This could be another example of the power of blogs and social media, or it could just be coincidence...
Vodafone now allows its customers to buy underwear via their mobile internet service. I reported at the start of December that Vodafone UK had blocked access to two popular lingerie retailers Bravissimo and Figleaves for customers using their "adult content" filter, which was enabled by default on all standard connections.
Essentially, customers had to prove they were over 18 and say words to the effect of "give me porn" in order to buy bras. Having spoken to several parents in the interim I was not so surprised to hear of cases where parents had removed the adult content blocker (on non-Vodafone services) for their 14- and 15-years-old children because the block was "more trouble than it was worth."
One parent told me at one time Flickr was blocked on O2's service and twitter.com filtered as adult content on T-mobile, although neither are blocked today.
On the plus side it appears as though mobile ISPs act when a certain level of noise is made online about over-blocking. I made sure Vodafone UK, Figleaves and Bravissimo were aware of the block. I never heard back from either company, but it's certainly possible that one or both of the retailers also took the matter up privately with Vodafone, given profits were potentially at stake.
And when this blog was blocked over summer by T-mobile, Kevin Townsend made his readers aware and other blogs followed. Mark Jackson of ISPReview followed up with the ISP and my blog was saved.
On one hand the feedback loop seems to be working, on the other I worry how many websites fall between the cracks and never raise a big enough stink to get unblocked.
I'm interested whether ISPs can be held liable for losses suffered due to unfair blocking, but I'm told this is a completely untested area of law in the UK. Maybe the risk of financial penalties for over-blocking would make companies far more careful over what they do block.
I've heard reports that some blocking companies, again not directly related to the case under discussion, use the digital equivalent of "sweat shops", paying pennies per link to anyone prepared to surf the internet and classify a website as suitable or not for children.
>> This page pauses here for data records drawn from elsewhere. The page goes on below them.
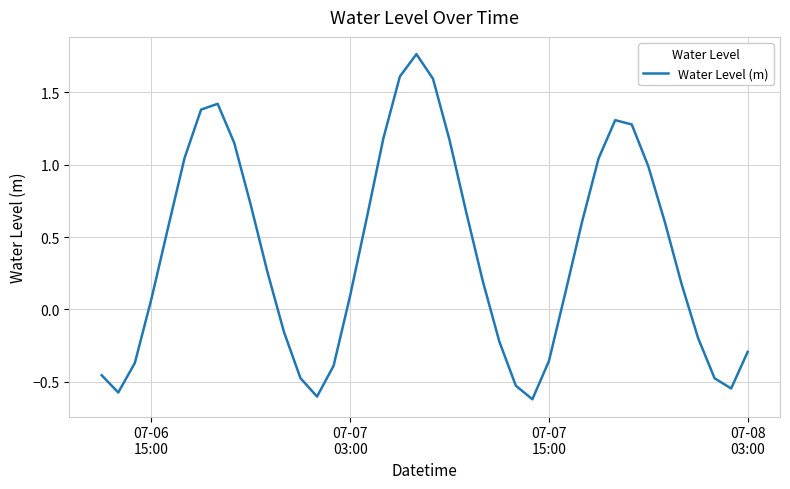

How many distinct data groups are displayed?

1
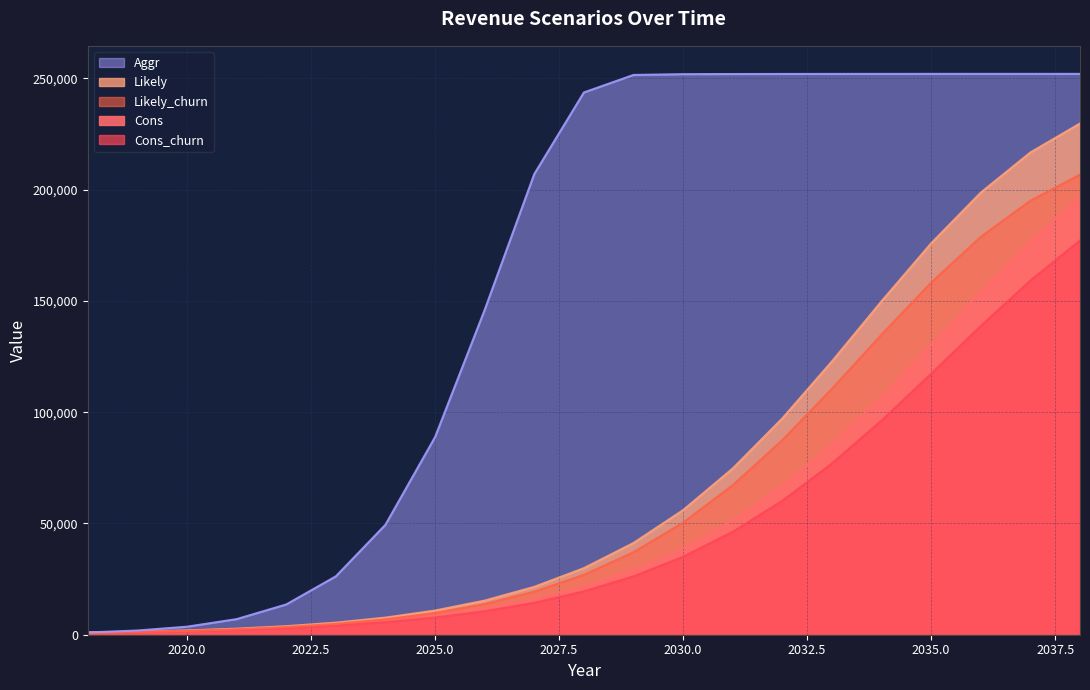

At how many categories does at least one series exceed 59190?

14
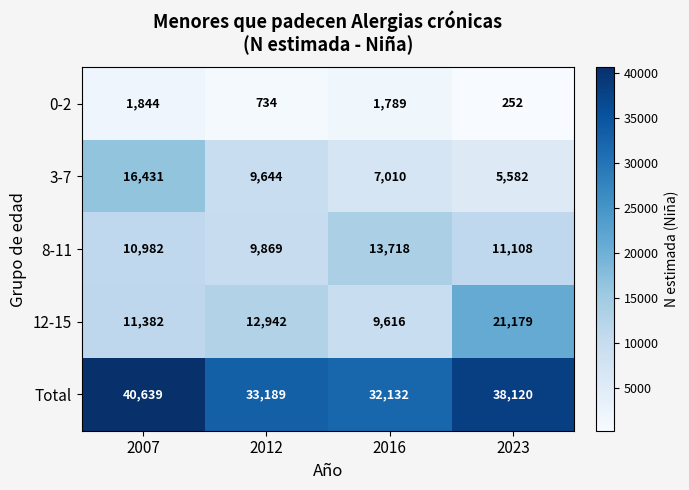

At which category does the chart reach its peak across all series?

2007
I can imagine such arrangements find it hard to provide an inventive for accuracy. Additionally, if such classification takes place overseas, it might not take into account cultural sensitivities. In some countries even lingerie shops would not get away displaying photographs of models promoting their wares.
A big thanks to an anonymous tipster for the original story and Dominique Lazanski for a wealth of research and insight.